What we’ll offer you

As part of our flexible scheme, here are just some of the benefits that you’ll enjoy,

  • Best in class leave policy.
  • Gender neutral parental leaves
  • 100% reimbursement under childcare assistance benefit (gender neutral)
  • Sponsorship for Industry relevant certifications and education
  • Employee Assistance Program for you and your family members
  • Comprehensive Hospitalization Insurance for you and your dependents
  • Accident and Term life Insurance
  • Complementary Health screening for 35 yrs. and above

Your key responsibilities

Tools Reliability Governance:

  • Own the availability, performance, and resilience of the Observability tool stack in the Bank
  • Act as admin of the tool stack, ensuring platforms effectively support enterprise monitoring requirements
  • Drive standardisation of telemetry using OpenTelemetry (OTel) across Metrics, Events, Logs, and Traces (MELT)
  • Define and implement telemetry collection, enrichment, and routing strategies using OTel collectors and pipelines
  • Identify and implement automation and self-healing for common issues and adopt AI practices to enhance tools availability and user experience

Own Incident and Problem Management framework (severity, escalation, response and resolution):

  • Ensure quick incident response, containment, and service restoration
  • Perform deep root cause analysis and deliver permanent resolutions
  • Oversee major incidents and proactively identify systemic risks
  • Identify and eliminate audit and control risks

Align and adhere with SRE best practices:

  • Provide frameworks, playbooks, and automation capabilities
  • Conduct reliability reviews and implement and improve SLO/SLI tracking
  • Maintain and govern error budgets
  • Promote observability-by-design principles across application and platform teams

Strong SRE / production engineering experience

  • Expertise in SLOs, error budgets, incident governance, and modern observability practices
  • Experience with distributed systems, GCP, Kubernetes, Openshift
  • Leverage OTel-driven telemetry insights to improve reliability and proactive issue detection
  • Strong understanding of risk, audit, and compliance (financial services preferred)
  • Own and evolve the Observability platform ecosystem – ITRS Geneos, New Relic (SaaS), Netcool, Grafana (KDB), and OTel-based telemetry pipelines

Your skills and experience

  • Strong experience as admin of at-least 2 of the observability tools: ITRS Geneos, New Relic (SaaS), Netcool, Grafana (KDB)
  • Strong understanding of MELT concepts and modern Observability architectures
  • Hands-on experience with OpenTelemetry (OTel):
  • Application and infrastructure instrumentation (auto and manual)
  • OTel collectors, exporters, and telemetry pipelines
  • Integration of OTel with tools such as Grafana and New Relic
  • Understanding of vendor-agnostic telemetry frameworks
  • Hands-on experience in working on Unix servers (Windows server would be added benefit), Google Cloud, Openshift
  • Strong hands-on experience in any scripting language: shell, bash, python etc.
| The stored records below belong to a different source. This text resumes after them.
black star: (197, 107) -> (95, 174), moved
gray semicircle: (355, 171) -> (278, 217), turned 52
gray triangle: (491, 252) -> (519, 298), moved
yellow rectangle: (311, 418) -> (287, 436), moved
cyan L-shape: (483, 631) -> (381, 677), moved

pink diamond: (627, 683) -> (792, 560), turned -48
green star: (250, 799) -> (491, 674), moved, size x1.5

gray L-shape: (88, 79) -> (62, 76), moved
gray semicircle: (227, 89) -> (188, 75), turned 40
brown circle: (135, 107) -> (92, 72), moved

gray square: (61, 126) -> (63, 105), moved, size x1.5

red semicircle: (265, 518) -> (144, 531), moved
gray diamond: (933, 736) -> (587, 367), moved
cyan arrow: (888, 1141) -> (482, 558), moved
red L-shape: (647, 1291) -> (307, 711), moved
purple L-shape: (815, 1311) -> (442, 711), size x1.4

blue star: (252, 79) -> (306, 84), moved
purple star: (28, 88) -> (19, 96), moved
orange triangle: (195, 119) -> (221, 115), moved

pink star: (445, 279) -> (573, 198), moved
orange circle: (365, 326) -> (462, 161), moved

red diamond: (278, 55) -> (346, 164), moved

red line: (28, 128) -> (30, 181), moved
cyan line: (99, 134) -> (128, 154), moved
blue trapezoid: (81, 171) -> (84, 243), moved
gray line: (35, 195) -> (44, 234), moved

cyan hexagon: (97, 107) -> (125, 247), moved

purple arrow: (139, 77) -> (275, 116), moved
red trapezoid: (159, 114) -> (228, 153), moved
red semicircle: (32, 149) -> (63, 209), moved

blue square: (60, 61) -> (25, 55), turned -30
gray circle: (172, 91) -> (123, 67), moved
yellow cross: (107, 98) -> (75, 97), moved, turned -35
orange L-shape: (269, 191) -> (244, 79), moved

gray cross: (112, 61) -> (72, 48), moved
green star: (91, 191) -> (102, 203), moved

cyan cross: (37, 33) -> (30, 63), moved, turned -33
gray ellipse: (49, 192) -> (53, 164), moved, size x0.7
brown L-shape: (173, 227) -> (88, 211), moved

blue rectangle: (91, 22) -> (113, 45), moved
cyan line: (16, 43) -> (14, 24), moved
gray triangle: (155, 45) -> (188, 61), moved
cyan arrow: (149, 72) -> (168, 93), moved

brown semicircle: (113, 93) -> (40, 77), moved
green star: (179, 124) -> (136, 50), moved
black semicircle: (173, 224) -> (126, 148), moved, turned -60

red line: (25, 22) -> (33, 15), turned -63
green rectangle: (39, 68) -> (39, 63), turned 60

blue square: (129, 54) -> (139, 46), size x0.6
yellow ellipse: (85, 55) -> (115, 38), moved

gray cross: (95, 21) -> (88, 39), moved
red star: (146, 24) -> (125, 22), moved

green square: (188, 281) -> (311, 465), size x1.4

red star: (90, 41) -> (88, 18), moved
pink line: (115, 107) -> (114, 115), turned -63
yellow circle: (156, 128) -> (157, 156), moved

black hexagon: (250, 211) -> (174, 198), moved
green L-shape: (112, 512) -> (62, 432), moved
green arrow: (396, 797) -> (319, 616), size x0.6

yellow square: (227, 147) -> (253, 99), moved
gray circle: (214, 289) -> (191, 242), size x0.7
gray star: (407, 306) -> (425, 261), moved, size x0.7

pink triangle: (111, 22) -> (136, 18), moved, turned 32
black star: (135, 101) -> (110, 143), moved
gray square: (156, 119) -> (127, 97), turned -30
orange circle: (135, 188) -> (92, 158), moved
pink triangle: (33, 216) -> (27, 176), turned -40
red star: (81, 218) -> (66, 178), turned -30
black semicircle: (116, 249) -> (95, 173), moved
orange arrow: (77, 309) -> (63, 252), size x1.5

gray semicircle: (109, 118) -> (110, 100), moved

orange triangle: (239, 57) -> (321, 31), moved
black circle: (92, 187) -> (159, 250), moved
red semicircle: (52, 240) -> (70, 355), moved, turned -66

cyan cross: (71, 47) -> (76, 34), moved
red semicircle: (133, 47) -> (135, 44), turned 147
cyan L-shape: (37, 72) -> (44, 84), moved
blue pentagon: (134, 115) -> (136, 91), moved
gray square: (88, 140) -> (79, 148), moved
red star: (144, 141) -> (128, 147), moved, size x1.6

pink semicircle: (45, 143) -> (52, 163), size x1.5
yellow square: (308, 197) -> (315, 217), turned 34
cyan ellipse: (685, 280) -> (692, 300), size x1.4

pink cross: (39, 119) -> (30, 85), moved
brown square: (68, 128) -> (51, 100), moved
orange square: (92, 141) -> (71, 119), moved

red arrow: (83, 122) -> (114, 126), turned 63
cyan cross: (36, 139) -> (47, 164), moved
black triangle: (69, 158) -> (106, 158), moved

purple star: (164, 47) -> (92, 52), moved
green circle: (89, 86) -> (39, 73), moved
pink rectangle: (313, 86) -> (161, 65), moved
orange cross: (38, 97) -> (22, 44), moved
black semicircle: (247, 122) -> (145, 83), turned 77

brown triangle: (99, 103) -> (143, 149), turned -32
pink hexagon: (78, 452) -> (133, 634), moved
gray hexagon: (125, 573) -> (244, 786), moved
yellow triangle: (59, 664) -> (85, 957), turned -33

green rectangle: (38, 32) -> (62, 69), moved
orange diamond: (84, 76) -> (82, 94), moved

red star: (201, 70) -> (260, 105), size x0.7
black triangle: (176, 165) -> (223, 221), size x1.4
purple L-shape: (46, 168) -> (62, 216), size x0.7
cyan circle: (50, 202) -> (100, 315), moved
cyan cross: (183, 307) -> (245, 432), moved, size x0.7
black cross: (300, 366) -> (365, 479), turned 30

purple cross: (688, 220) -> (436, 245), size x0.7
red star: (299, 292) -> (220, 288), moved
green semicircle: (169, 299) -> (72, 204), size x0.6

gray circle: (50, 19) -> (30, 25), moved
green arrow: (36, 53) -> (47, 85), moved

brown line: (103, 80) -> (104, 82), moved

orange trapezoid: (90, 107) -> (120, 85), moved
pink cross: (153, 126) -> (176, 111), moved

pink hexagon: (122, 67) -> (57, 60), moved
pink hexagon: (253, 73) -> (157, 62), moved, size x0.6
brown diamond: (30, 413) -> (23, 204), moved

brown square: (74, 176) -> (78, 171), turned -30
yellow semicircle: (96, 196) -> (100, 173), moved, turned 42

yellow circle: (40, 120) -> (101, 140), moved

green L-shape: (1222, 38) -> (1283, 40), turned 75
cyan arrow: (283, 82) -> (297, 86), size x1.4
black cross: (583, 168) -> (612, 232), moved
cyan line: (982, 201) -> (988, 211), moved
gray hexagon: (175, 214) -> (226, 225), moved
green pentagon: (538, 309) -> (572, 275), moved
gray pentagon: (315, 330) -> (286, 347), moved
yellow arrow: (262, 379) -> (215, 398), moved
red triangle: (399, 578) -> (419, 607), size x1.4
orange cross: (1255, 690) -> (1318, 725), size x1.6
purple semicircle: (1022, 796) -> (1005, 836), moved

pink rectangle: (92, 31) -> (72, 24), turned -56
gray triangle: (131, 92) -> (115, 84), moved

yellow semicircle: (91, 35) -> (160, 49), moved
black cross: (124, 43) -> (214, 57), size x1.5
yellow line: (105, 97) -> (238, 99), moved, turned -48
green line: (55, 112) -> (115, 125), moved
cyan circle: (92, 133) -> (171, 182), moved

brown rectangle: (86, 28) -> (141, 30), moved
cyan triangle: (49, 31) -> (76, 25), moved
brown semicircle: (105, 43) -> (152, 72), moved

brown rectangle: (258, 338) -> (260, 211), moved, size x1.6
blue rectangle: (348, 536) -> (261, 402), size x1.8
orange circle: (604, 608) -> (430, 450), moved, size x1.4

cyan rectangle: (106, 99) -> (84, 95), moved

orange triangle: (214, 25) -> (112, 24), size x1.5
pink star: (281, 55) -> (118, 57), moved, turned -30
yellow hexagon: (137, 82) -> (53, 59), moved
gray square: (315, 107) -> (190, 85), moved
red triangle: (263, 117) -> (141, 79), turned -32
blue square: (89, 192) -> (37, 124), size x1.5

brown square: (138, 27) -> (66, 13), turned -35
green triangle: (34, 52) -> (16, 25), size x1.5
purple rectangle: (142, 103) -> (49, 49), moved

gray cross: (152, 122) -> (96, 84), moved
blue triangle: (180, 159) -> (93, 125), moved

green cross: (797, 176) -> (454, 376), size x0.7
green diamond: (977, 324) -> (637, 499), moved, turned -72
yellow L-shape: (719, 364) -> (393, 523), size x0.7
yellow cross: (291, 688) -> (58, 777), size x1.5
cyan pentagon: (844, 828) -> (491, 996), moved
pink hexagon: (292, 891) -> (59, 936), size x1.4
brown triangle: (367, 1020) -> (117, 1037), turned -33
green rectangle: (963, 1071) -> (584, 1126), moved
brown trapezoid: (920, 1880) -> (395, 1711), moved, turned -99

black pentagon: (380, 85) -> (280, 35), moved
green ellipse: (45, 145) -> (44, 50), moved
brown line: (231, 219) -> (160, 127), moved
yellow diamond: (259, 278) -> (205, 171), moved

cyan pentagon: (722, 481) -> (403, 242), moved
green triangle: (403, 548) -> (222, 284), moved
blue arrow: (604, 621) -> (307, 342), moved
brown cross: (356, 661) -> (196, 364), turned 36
Experience with ansible playbooks and terraform will be beneficial
  • Experience in Oracle, MSSQL database, KDB knowledge will be an added advantage

How we’ll support you

  • Training and development to help you excel in your career.
  • Coaching and support from experts in your team.
  • A culture of continuous learning to aid progression.
  • A range of flexible benefits that you can tailor to suit your needs.

About us and our teams

Please visit our company website for further information:

https://www.db.com/company/company.html

We strive for a culture in which we are empowered to excel together every day. This includes acting responsibly, thinking commercially, taking initiative and working collaboratively.

Together we share and celebrate the successes of our people. Together we are Deutsche Bank Group.

We welcome applications from all people and promote a positive, fair and inclusive work environment.